As of right now, we offer the following ways to personalize your LiveAvatar experience.

Avatar (Visual Layer) — Defines what the avatar looks like. Choose from a wide selection of avatars, each with unique styles, appearances, and expressions.
Voice (Audio Layer) — Defines what the avatar sounds like. Choose a voices that fit your needs — from calm and professional to energetic or youthful.
Context (Cognitive Layer) — Defines how the avatar thinks and responds. Control the personality traits, background knowledge, and behavior, which guide how the LLM generates responses.
Interactivity Type (Conversational Layer) — Controls how/when you want the avatar to respond.

Each of these layers can be configured when creating a session, giving developers precise control over the avatar’s look, sound, and intelligence.

Avatars

An avatar determines the visual appearance of your AI agent. Developers can select from a catalog of avatars — ranging from realistic human presenters to stylized or expressive characters.

Each avatar can be uniquely identified by its avatar_id.

You can preview all available avatars here.

Avatar Personas

In addition to controlling the look of the Avatar, you can control additional features of the Avatar including it's voice and the context (think of it as the Avatar's personality).

Voices

A voice defines the sound and personality of your avatar’s speech.

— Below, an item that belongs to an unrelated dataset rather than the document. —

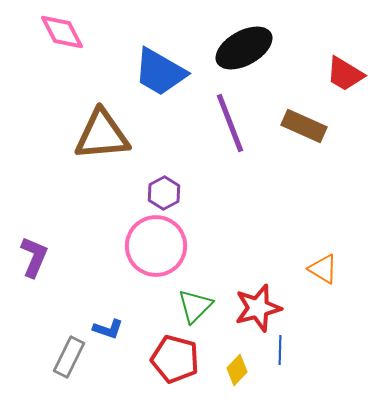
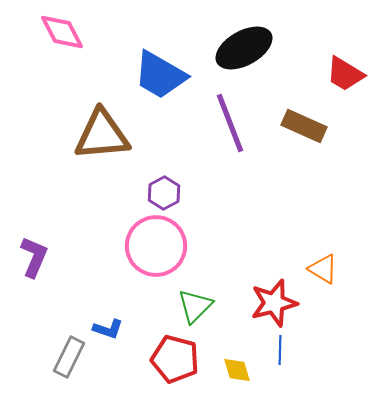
blue trapezoid: moved 3 px down
red star: moved 16 px right, 5 px up
yellow diamond: rotated 60 degrees counterclockwise
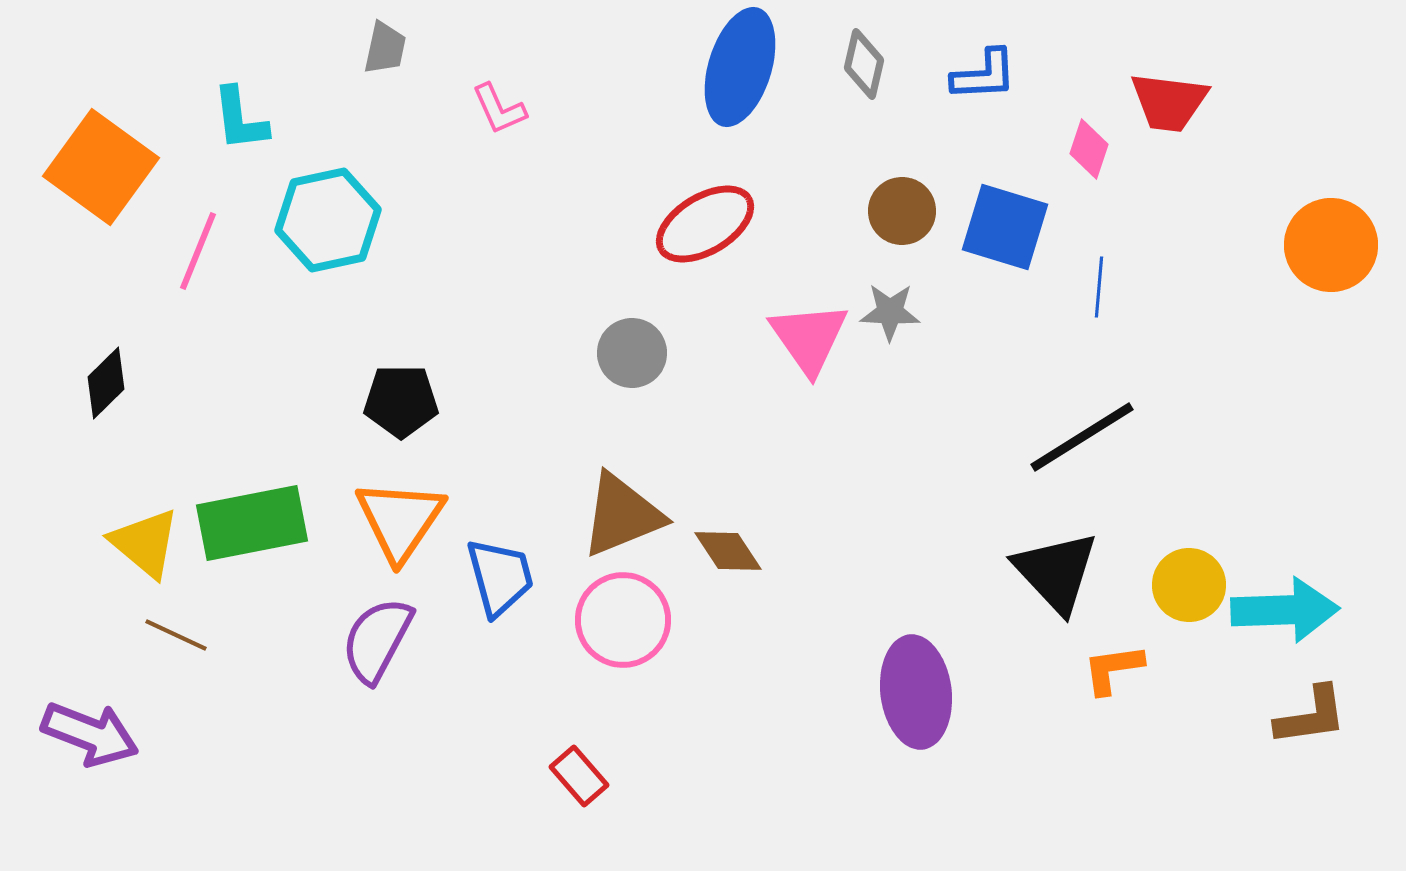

Voices can have many variabilities including gender, age, tones, and accents. Some voices are also better at some languages compared to others.

You can preview all available voices here.

Context

The context allows you to shape how your avatar will think and respond. This layer defines the information available to the avatar, the constraints replied to it, and any quirky personalities you want your avatar to have.

Each context includes an opening text, that will be said at the start of each LiveAvatar session, and instructions to direct the responses you want your avatar to generate. If no opening text is provided in the context, then we will not say anything to begin with.

What happens if no context is passed in

Contexts can be passed in when first creating a session token. If no context is supplied, the avatar will operate in a more restricted manner.

The avatar will not generate any responses to user conversation input We still emit user transcript events, which transcribe what the user says.
Avatars can still repeat phrases that you want them to say.

You can manage all your contexts here.

Interactivity Type

As of now, there are two interactivity types we support:

Conversational - we manage changes in conversation and control when the avatar start/stop responding. This is in response to pauses in users speech or when the user tries to interrupt the avatar. This is the default interactivity type.
Push-to-Talk - you have full control of when the user's input is registered by signaling the exact moments user start/stop talking. We disable our VAD/ASR controls and give you precise control of when you want the avatar to respond.

Wrapping Up

Combining the everything together, you can customize your LiveAvatar to make the avatar look, sound, and respond consistently throughout the conversation, exactly how you want it to.